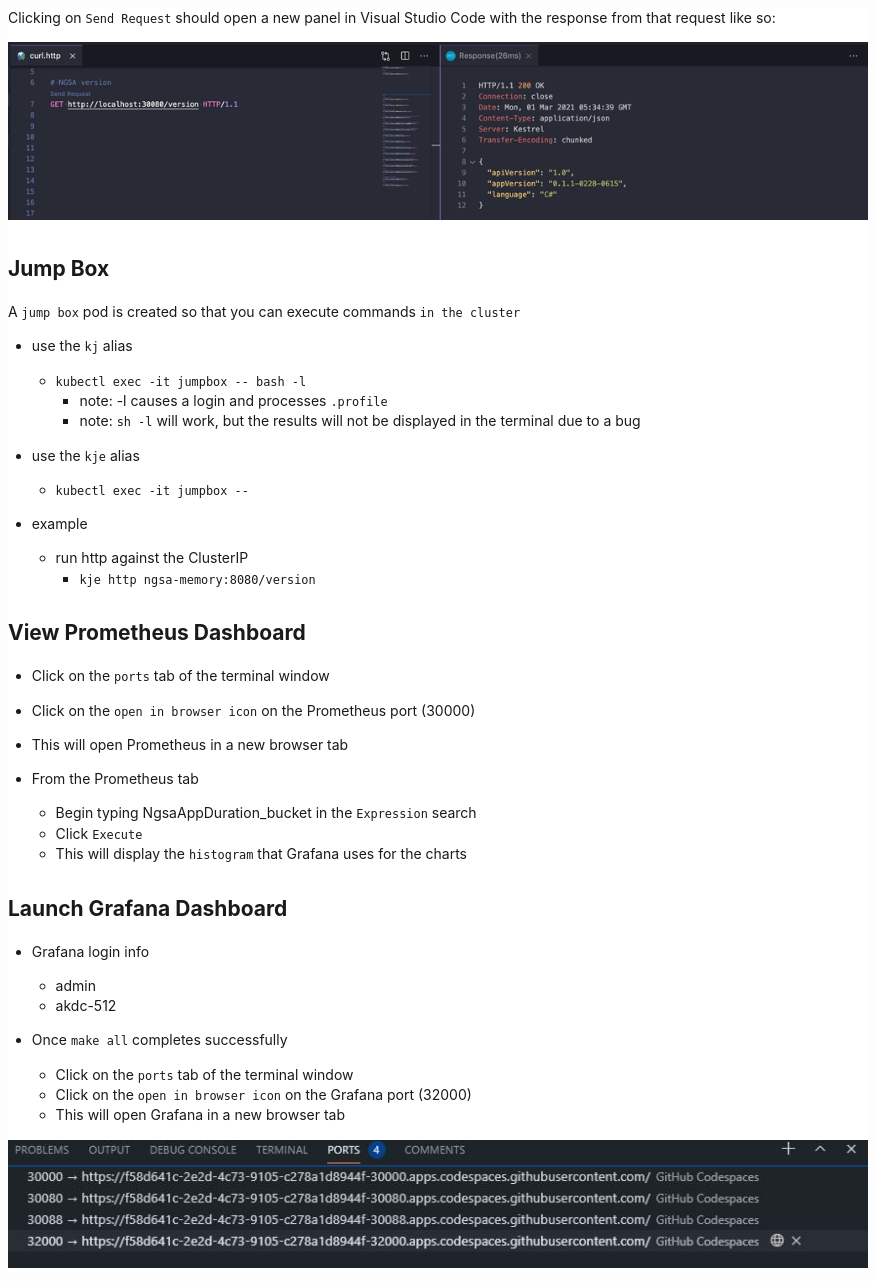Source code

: Clicking on `Send Request` should open a new panel in Visual Studio Code with the response from that request like so:

![REST Client example response](./images/RESTClientResponse.png)

## Jump Box

A `jump box` pod is created so that you can execute commands `in the cluster`

- use the `kj` alias
  - `kubectl exec -it jumpbox -- bash -l`
    - note: -l causes a login and processes `.profile`
    - note: `sh -l` will work, but the results will not be displayed in the terminal due to a bug

- use the `kje` alias
  - `kubectl exec -it jumpbox --`
- example
  - run http against the ClusterIP
    - `kje http ngsa-memory:8080/version`

## View Prometheus Dashboard

- Click on the `ports` tab of the terminal window
- Click on the `open in browser icon` on the Prometheus port (30000)
- This will open Prometheus in a new browser tab

- From the Prometheus tab
  - Begin typing NgsaAppDuration_bucket in the `Expression` search
  - Click `Execute`
  - This will display the `histogram` that Grafana uses for the charts

## Launch Grafana Dashboard

- Grafana login info
  - admin
  - akdc-512

- Once `make all` completes successfully
  - Click on the `ports` tab of the terminal window
  - Click on the `open in browser icon` on the Grafana port (32000)
  - This will open Grafana in a new browser tab

![Codespace Ports](./images/CodespacePorts.jpg)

### DIRECTIVE
Output the records above exactly, leaving out pictures.

### YOUR SOLUTION
Source code

: Clicking on `Send Request` should open a new panel in Visual Studio Code with the response from that request like so:

![REST Client example response](./images/RESTClientResponse.png)

## Jump Box

A `jump box` pod is created so that you can execute commands `in the cluster`

- use the `kj` alias
  - `kubectl exec -it jumpbox -- bash -l`
    - note: -l causes a login and processes `.profile`
    - note: `sh -l` will work, but the results will not be displayed in the terminal due to a bug

- use the `kje` alias
  - `kubectl exec -it jumpbox --`
- example
  - run http against the ClusterIP
    - `kje http ngsa-memory:8080/version`

## View Prometheus Dashboard

- Click on the `ports` tab of the terminal window
- Click on the `open in browser icon` on the Prometheus port (30000)
- This will open Prometheus in a new browser tab

- From the Prometheus tab
  - Begin typing NgsaAppDuration_bucket in the `Expression` search
  - Click `Execute`
  - This will display the `histogram` that Grafana uses for the charts

## Launch Grafana Dashboard

- Grafana login info
  - admin
  - akdc-512

- Once `make all` completes successfully
  - Click on the `ports` tab of the terminal window
  - Click on the `open in browser icon` on the Grafana port (32000)
  - This will open Grafana in a new browser tab

![Codespace Ports](./images/CodespacePorts.jpg)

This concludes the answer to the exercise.